**TASK:** What is printed must match, line for line, the records from their first line through the line containing "color: #737373 ->", with pictures left out.

[Collection entries]

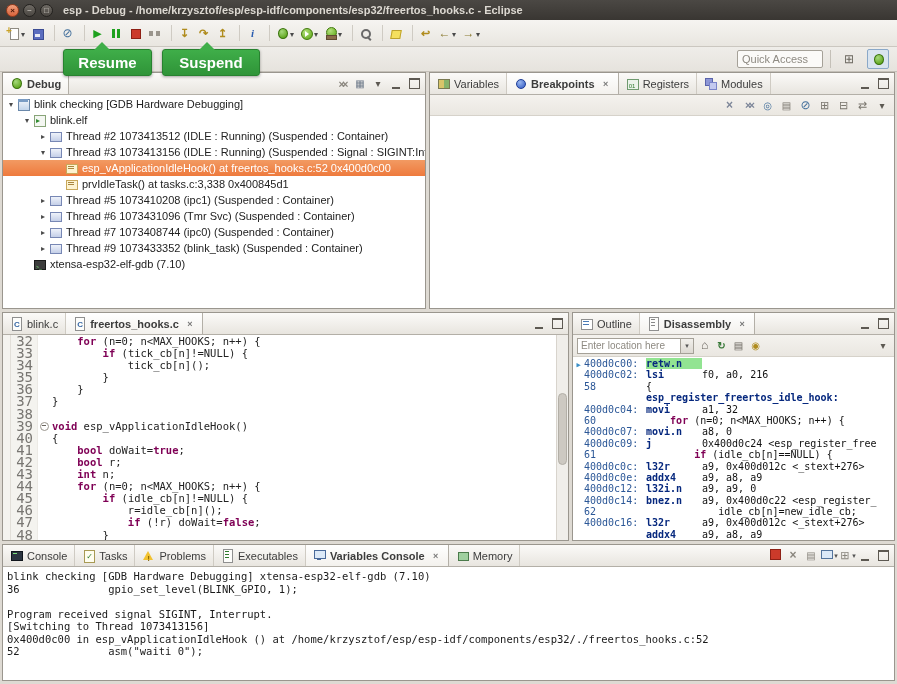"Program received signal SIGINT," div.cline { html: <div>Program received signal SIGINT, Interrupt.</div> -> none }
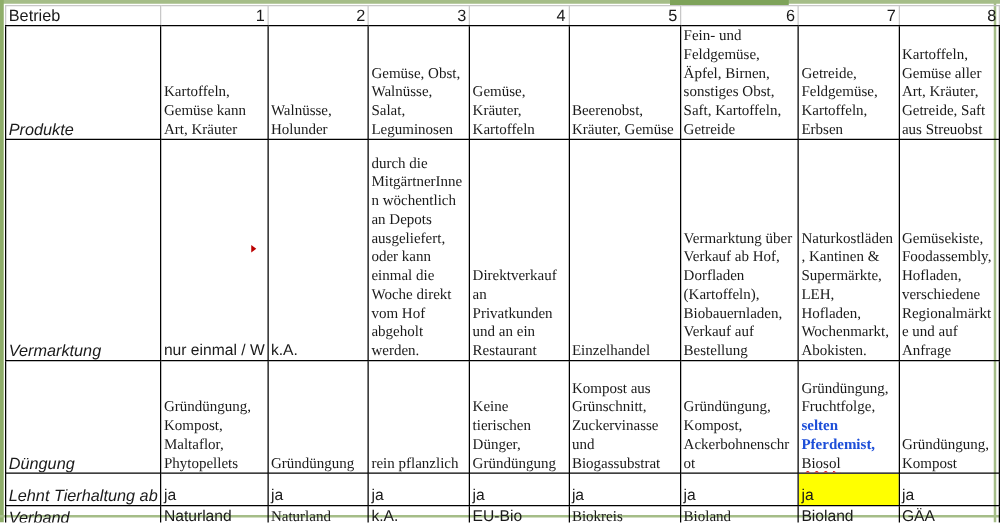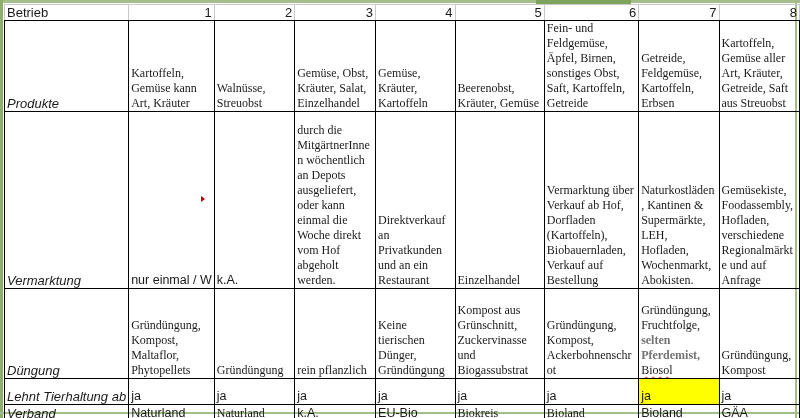"Gemüse, Obst, Kräuter, Salat," td { text: Kräuter, Salat, Einzelhandel -> Walnüsse, Salat, Leguminosen }
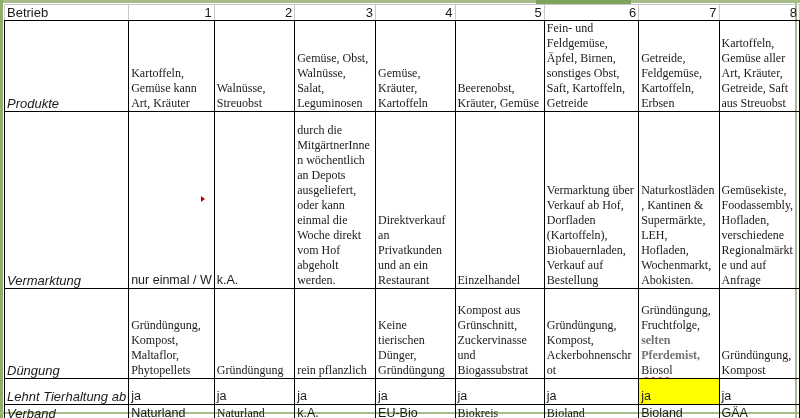"Walnüsse, Streuobst" td { text: Streuobst -> Holunder }
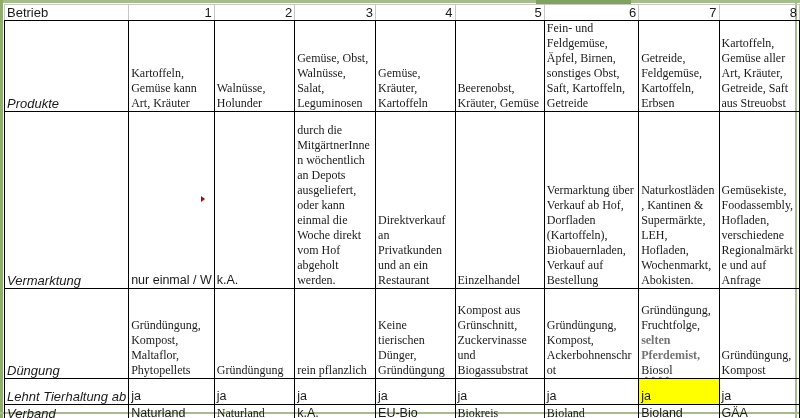"selten Pferdemist," .orange { color: #737373 -> #1d4ed8 }
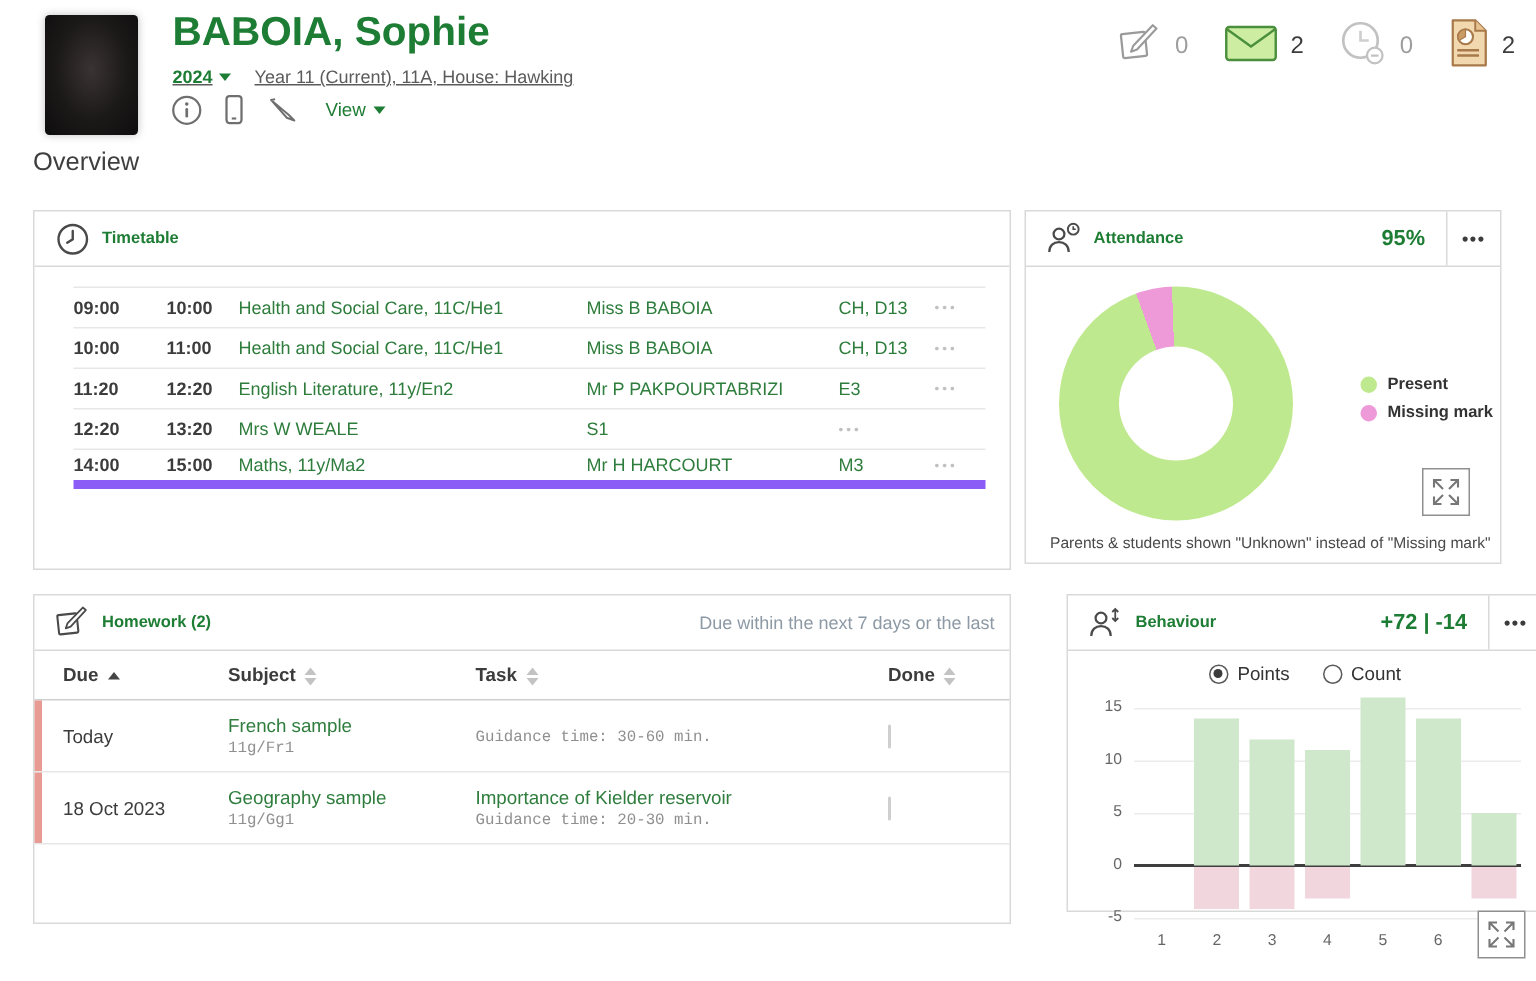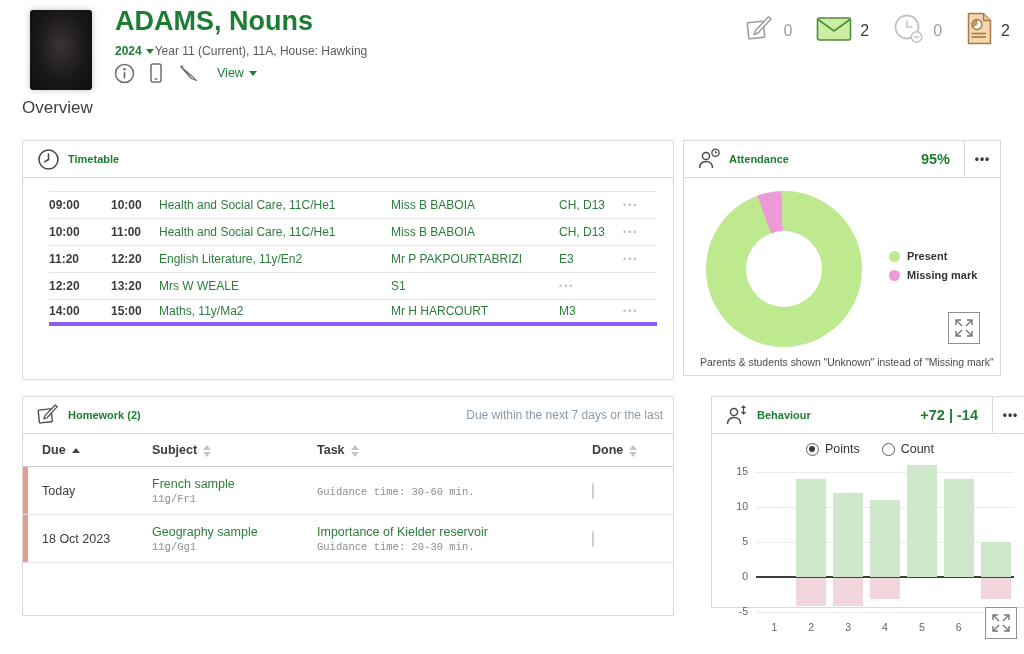"ADAMS, Nouns" div.name { text: ADAMS, Nouns -> BABOIA, Sophie }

**RESULT OF THE EXERCISE:**
"Program received signal SIGINT," div.cline { html: <div>Program received signal SIGINT, Interrupt.</div> -> none }
"Gemüse, Obst, Kräuter, Salat," td { text: Kräuter, Salat, Einzelhandel -> Walnüsse, Salat, Leguminosen }
"Walnüsse, Streuobst" td { text: Streuobst -> Holunder }
"selten Pferdemist," .orange { color: #737373 -> #1d4ed8 }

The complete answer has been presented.